Upon entry, HCMV virions (top) introduce tegument proteins into infected cells. In differentiated cells such as fibroblasts (left), tegument-delivered pp71 enters the nucleus and induces the degradation of Daxx and BclAF1, and displaces HDACs and ATRX. This inactivates the intrinsic defense instated by these proteins, activates IE gene expression and initiates productive, lytic viral replication. In undifferentiated cells such as CD34⁺ cells (right), tegument-delivered pp71 is cytoplasmic and Daxx is not degraded. The intrinsic defense is able to silence IE gene expression, and latency is established. While it is likely that BclAF1 and ATRX (depicted as transparent) also restrict viral gene expression during latency, this has not been demonstrated experimentally. HCMV: Human CMV; HDAC: Histone deacetylase; IE: Immediate–early; MIEP: Major immediate–early promoter.

Figure 4. Timeline of pp71 activities during lytic infection

Known functions of pp71 are temporally placed within the time course of a human CMV infection. E: Early; IE: Immediate–early; L: Late.
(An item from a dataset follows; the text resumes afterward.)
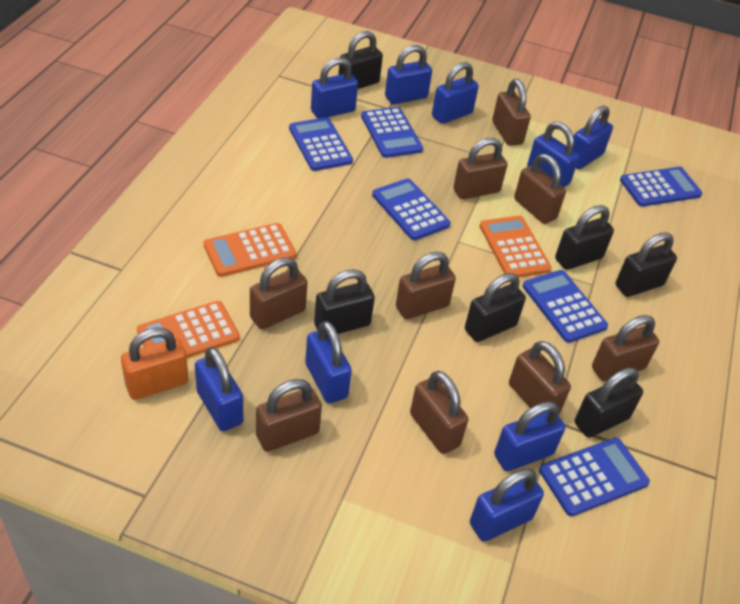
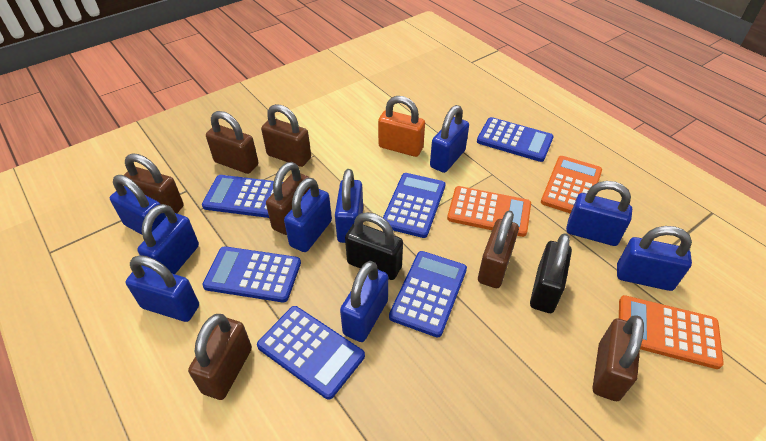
black padlock: [314,269,375,334] [338,31,383,89] [465,273,526,342] [555,205,614,270] [575,367,643,438] [615,232,677,297] = 6 -> [345,212,403,280] [530,233,572,313] = 2
brown padlock: [250,257,308,329] [256,379,322,452] [396,252,456,319] [410,371,468,454] [453,138,507,199] [492,79,531,146] [509,341,571,413] [514,154,566,224] [592,315,659,382] = 9 -> [124,154,184,213] [188,314,252,400] [206,111,259,174] [261,104,311,167] [266,162,310,235] [478,211,519,288] [593,315,644,401] = 7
Figure 5. Historical timeline of pp71

Beginning with its identification in virions and ending with the recent identification of an additional cellular target of pp71-mediated degradation (BclAF1), this timeline highlights significant advancements during the history of pp71 research. DID: Daxx interaction domain; IE: Immediate–early; MIEP: Major immediate–early promoter; PML-NB: Promyelocytic leukemia nuclear body; Rb: Retinoblastoma; VP: Virion protein.